Mimo różnic w podejściu do tego święta – oba pokolenia zgadzają się, że jest to dzień, w którym można okazać miłość i uznanie dla czegoś więcej niż tylko romantycznych związków. To bardzo ważne informacje dla marketerów!
źródło: Ypulse Survey Data
Podsumowując – żyjemy w czasach, gdy trzeba być na bieżąco i nie można podążać tylko utartymi schematami. Pokolenie Z, jak i jeszcze młodsze pokolenia odchodzą od stereotypowego podejścia do dnia zakochanych. Jeśli zależy Ci na dotarciu do tej grupy docelowej – koniecznie musisz zmienić ton komunikacji walentynkowej.

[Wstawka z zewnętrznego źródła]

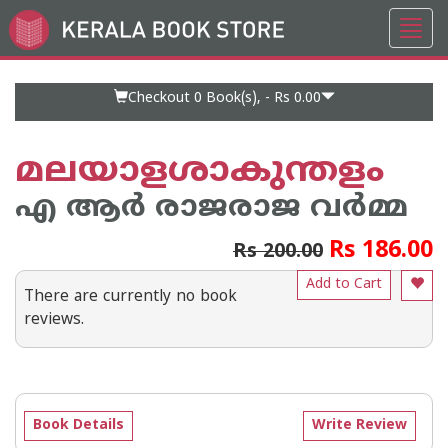
Toggl
Go
navig
to
Home
Page
Checkout 0
Book(s), -
Rs 0.00
മലയാളശാകുന്തളം
എ ആര്‍ രാജരാജ വര്‍മ്മ
Rs 186.00
Rs 200.00
Add to Cart
There are currently no book
reviews.
Book Details
Write Review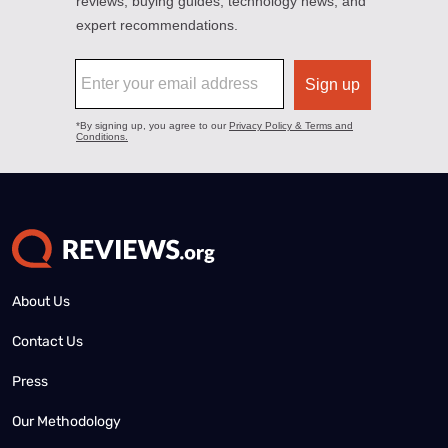
About Us
Contact Us
Press
Our Methodology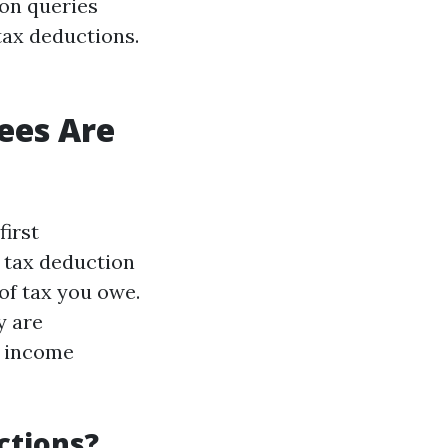
mon queries
tax deductions.
ees Are
first
 tax deduction
of tax you owe.
y are
r income
ctions?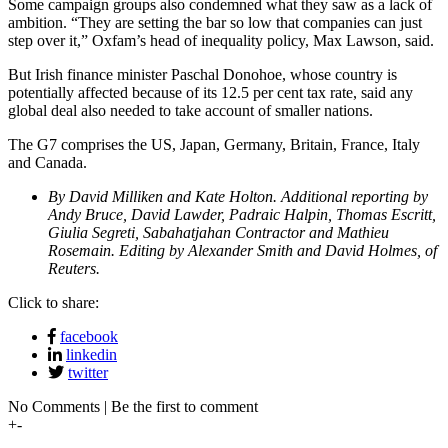
Some campaign groups also condemned what they saw as a lack of
ambition. “They are setting the bar so low that companies can just
step over it,” Oxfam’s head of inequality policy, Max Lawson, said.
But Irish finance minister Paschal Donohoe, whose country is
potentially affected because of its 12.5 per cent tax rate, said any
global deal also needed to take account of smaller nations.
The G7 comprises the US, Japan, Germany, Britain, France, Italy
and Canada.
By David Milliken and Kate Holton. Additional reporting by
Andy Bruce, David Lawder, Padraic Halpin, Thomas Escritt,
Giulia Segreti, Sabahatjahan Contractor and Mathieu
Rosemain. Editing by Alexander Smith and David Holmes, of
Reuters.
Click to share:
facebook
linkedin
twitter
No Comments | Be the first to comment
+
-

Według badania “Valentine’s Day Survey” 58% osób z Pokolenia Z zgodnie twierdzi, że “przyjaźń jest ważniejsza niż relacje romantyczne”. Zatem przyjaźń może być dla Ciebie drogowskazem przy planowaniu komunikacji. Jeśli Twoją grupą docelową są Millenialsi – masz mniejszy orzech do zgryzienia. Oni nadal pozostają oldschoolowi (wiem, bo sama nim jestem)!
P.S. Mała ściąga:
*grafika pochodzi z 2019 roku – Snapchat został wyparty przez TikToka 🤷♀️
źródło: https://mobirank.pl/2019/04/14/jaka-jest-roznica-miedzy-pokoleniem-z-a-millenialsami/
*[ciąg dalszy ciekawostki]
Według tradycji chrześcijańskiej św. Walentyny był biskupem, który przeprowadzał tajne ceremonie małżeńskie dla żołnierzy i ich partnerek, sprzeciwiając się decyzji cesarza Klaudiusza II, który zakazał małżeństw młodym mężczyznom, aby całkowicie skupili się na walce. Zakaz małżeństwa był wielkim szokiem dla Rzymian, ale nie odważyli się sprzeciwić potężnemu cesarzowi. Biskup Walenty widział, że młodzi zakochani są zrozpaczeni, że nie mogą połączyć się w małżeństwie, dlatego postanowił w tajemnicy udzielać im ślubów. Niestety nie mogło to pozostać w ukryciu zbyt długo. Cesarz Klaudiusz dowiedział się o tym i kazał stracić Walentego 14 lutego 270 r. W taki sposób 14 luty stał się Dniem Zakochanych, a święty Walenty stał się jego patronem. Jednak dopiero w XIV wieku święto św. Walentego zaczęto definitywnie kojarzyć z miłością, dzięki poematowi „Ptasi Sejm” Geoffreya Chaucera, pochodzącego z 1382 roku. Według znajdującej się w utworze aluzji, w dzień świętego Walentego ptaki dobierały się w pary, co stało się symbolem zakochanych. W XVIII wieku w Anglii popularne stało się wręczanie ukochanym upominków i prezentów walentynkowych oraz ręcznie wykonanych kartek na walentynki, co później rozprzestrzeniło się na amerykańskie kolonie, jednak dopiero w latach 40. XIX w. zaczęto produkować komercyjnie kartki walentynkowe w Stanach Zjednoczonych.